Pesan singkat itu dari ‘Nda Raya. Dia tidak memanggilku ‘Bid. Harus kujawab apa. Diam juga bukan solusi. Tolong aku, Allah…
Aku ke kantor ya, ‘Nda! Pas lunch ya? Balasku.
Cepat pula ‘Nda Raya mengirim balasan. Simple. Ga usah. Ada meeting. Jaga rumah saja.
Aku kehabisan kata. Nanti sore aku jemput boleh?
Ga usah, Ra… Ada jadwal ngaji sore ini. pulangku malam.
Deg!
Aku menangis sekarang. Aku takut dengan dinginnya saat ini.
Cepet pulang ya! Aku nunggu.
Aku sangat berharap ‘Nda Raya membalas pesan terakhirku. Seperti biasanya. Dengan canda dan guraunya. Tapi tidak ada. Hingga dia pun lupa tak menanyakan sudah makan siangkah aku. Sudah sholat dhuhurkah aku.
Aku terpekur sendiri. Tergugu dalam diam. Aku kehilangan cahayaku yang berbinar enam bulan ini. Aku kehilangan matahariku yang selalu menghangatkan dinginku.
“Itu biasa, Ra… namanya juga emosi,” kalimat ibu menenangkanku. Aku tidak bercerita tentang yang terjadi padanya. Aku hanya bertanya tentang kewajaran yang terjadi saat emosi.
Aku mencoba menenangkan diri. Merasakan senyap yang dalam saat berada di kamar kami. Kutarik buku itu dari laci. ‘Nda Raya memberi tanda tepat pada halaman yang dibacanya. Semalam. Ya… tadi malam. Saat aku masih lelap dan ia menjalankan sholat malam.
Apakah engkau mengkhianatiku, cinta?
Apakah engkau membagi sayang itu?
Apakah engkau tau : aku cemburu
Aku tidak ingin ada akar yang menyentuh pohon cinta kita
Aku tidak ingin ada semian baru di dalam pohon cinta kita
Selain akar kita
Selain semian cinta kita
Apakah aku kurang
Terhadapmu
Cinta?!
Aku menangis. Dan setelah itu ‘Nda Raya lebih banyak diam. Sarapan pun berlalu tanpa ada kalimat. Aku bicara juga tanpa sahutan. Hanya diam. Beku. Dingin.

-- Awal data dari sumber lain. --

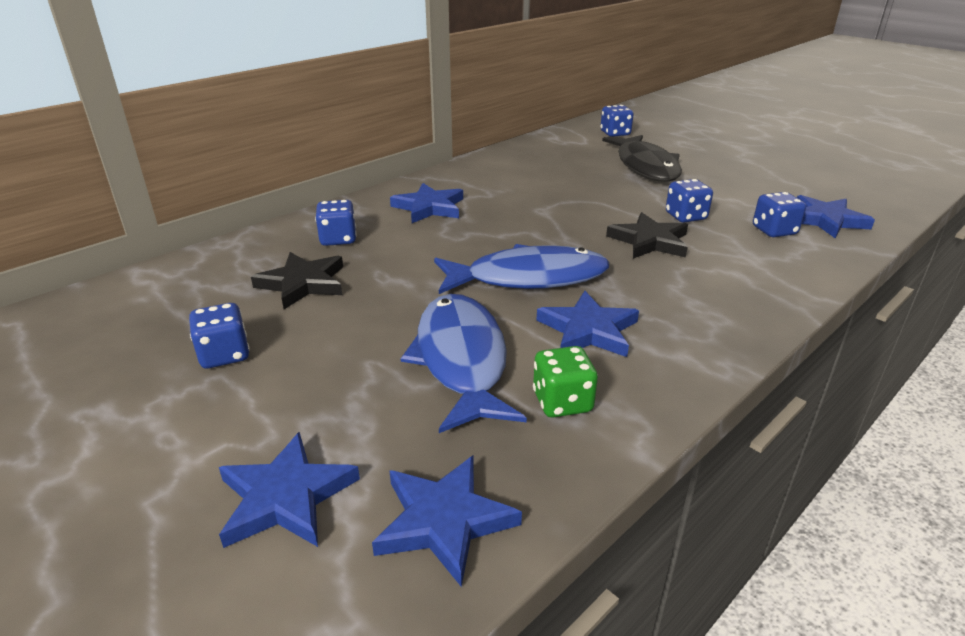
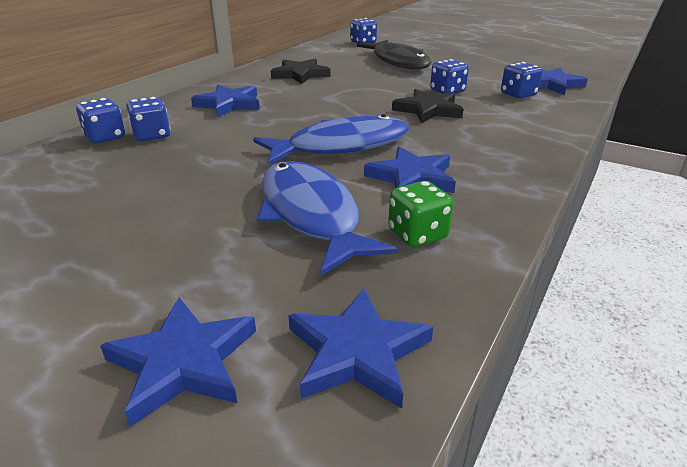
camera: 15 degrees left, 0 degrees up
(224, 355) = (67, 244): blue dice -> blue dice (105, 137)
(303, 283) = (129, 174): black star -> black star (300, 74)

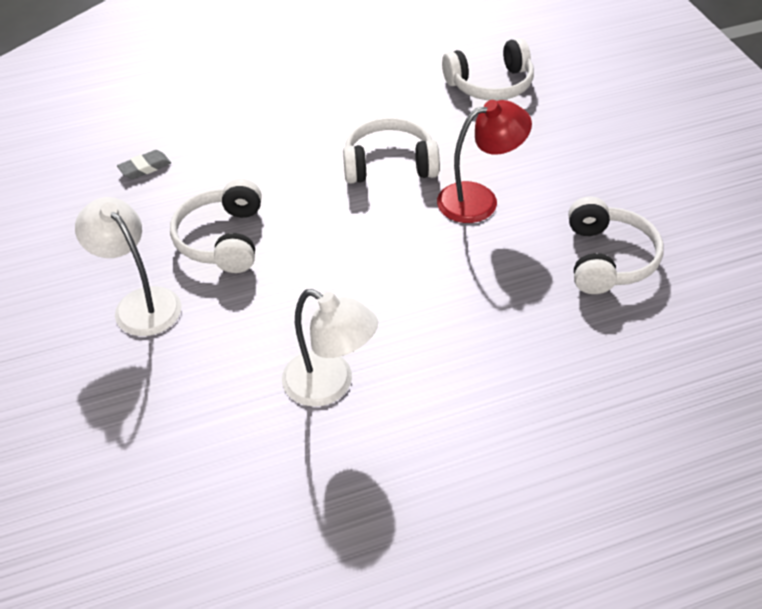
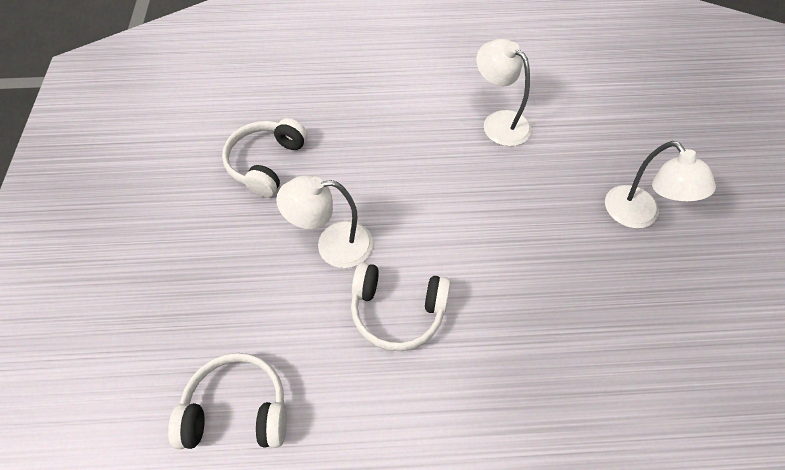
camera: 165 degrees left, 10 degrees up
(145, 168) = (656, 382): grey eraser -> none
(222, 239) = (571, 262): white headphones -> none
(479, 199) = (332, 245): red lamp -> white lamp

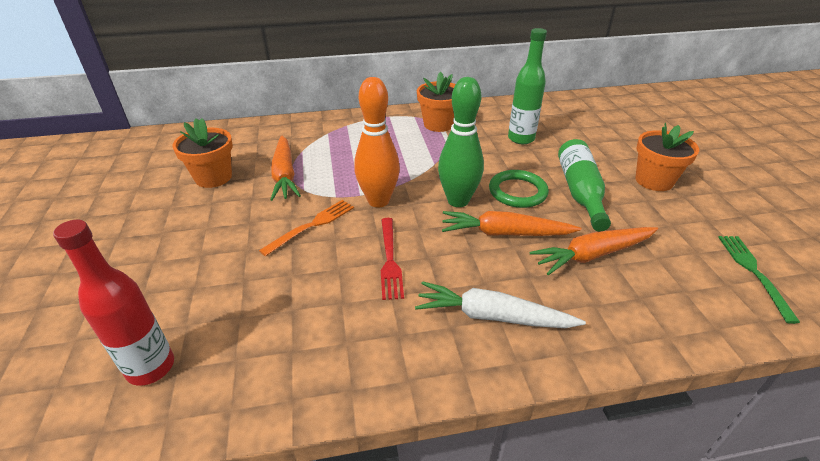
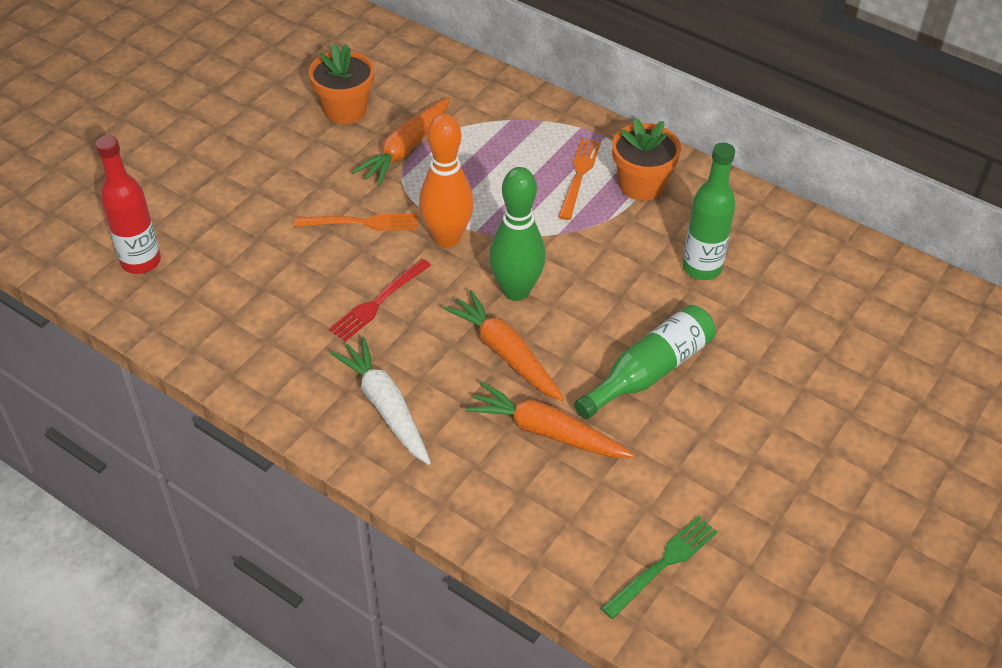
camera: 45 degrees right, 10 degrees up
(402, 136) = (579, 175): none -> orange fork
(517, 192) = (587, 324): green ring -> none
(654, 181) = (754, 421): orange flower pot -> none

Hanya kalimatnya sebelum benar dia pergi ke kantor tadi. “Aku ingin tenang dulu. Tolong jangan tanya apapun ya!
Aku menatapnya. Buku yang dibaca ‘Nda Raya sudah di tanganku saat aku membuka mata tadi. masih dengan tatapnya yang luka, lelakiku mengangsurkan buku itu.